#### [About this task]
Show each line of the records below where the word "back" occurs.

━━━ Records for processing

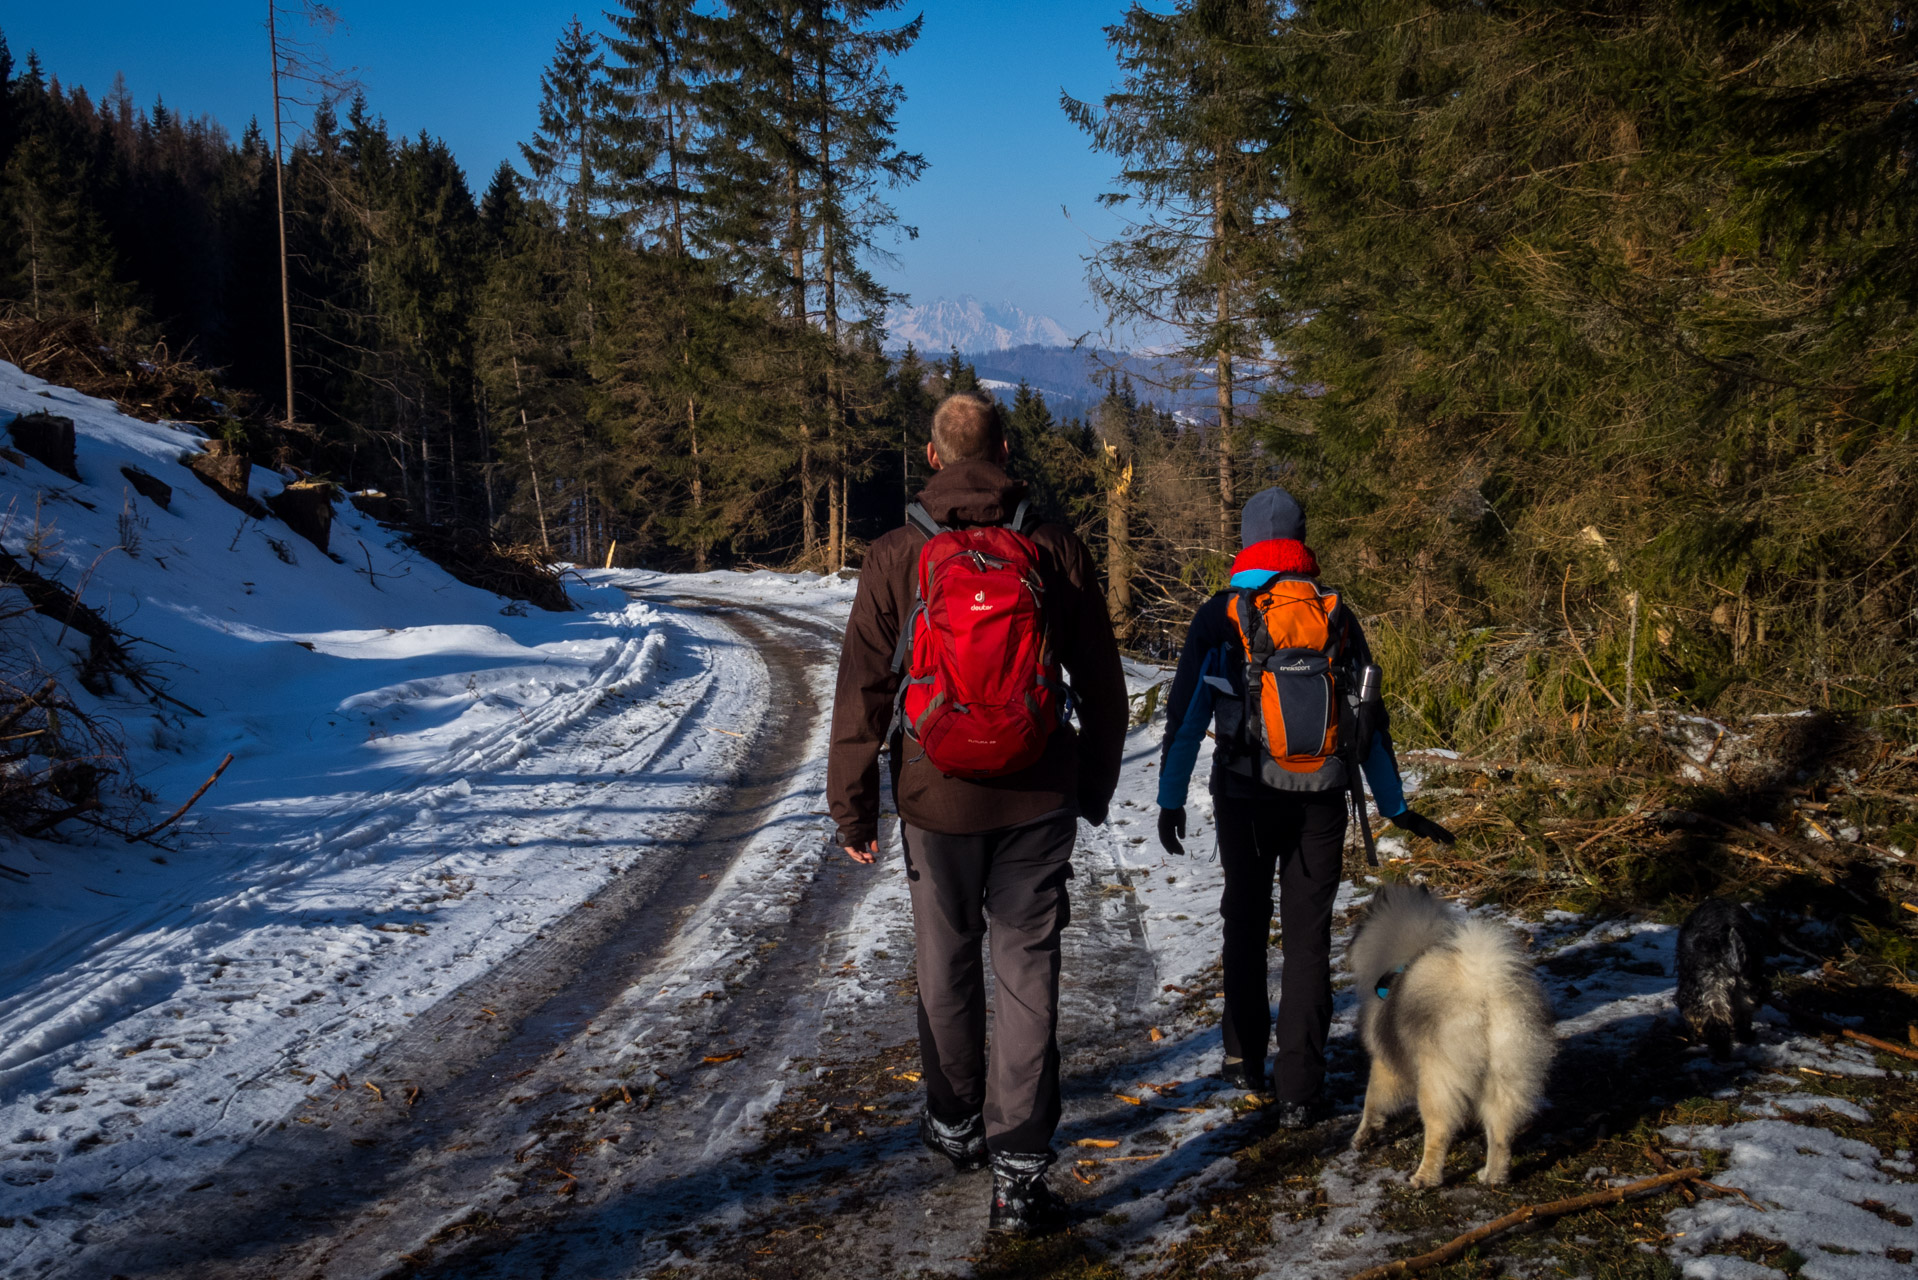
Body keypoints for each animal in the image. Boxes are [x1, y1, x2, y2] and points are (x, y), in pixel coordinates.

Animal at [1350, 886, 1557, 1189]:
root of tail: (1481, 990)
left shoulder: (1384, 1065)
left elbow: (1371, 1100)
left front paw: (1363, 1136)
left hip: (1437, 1082)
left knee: (1438, 1133)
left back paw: (1425, 1178)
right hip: (1505, 1076)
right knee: (1500, 1135)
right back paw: (1493, 1177)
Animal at [1680, 898, 1764, 1066]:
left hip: (1713, 989)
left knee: (1717, 1023)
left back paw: (1719, 1055)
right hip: (1746, 987)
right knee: (1744, 1014)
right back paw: (1745, 1037)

━━━━━━

#### [Solution to this task]
left back paw: (1425, 1178)
right back paw: (1493, 1177)
left back paw: (1719, 1055)
right back paw: (1745, 1037)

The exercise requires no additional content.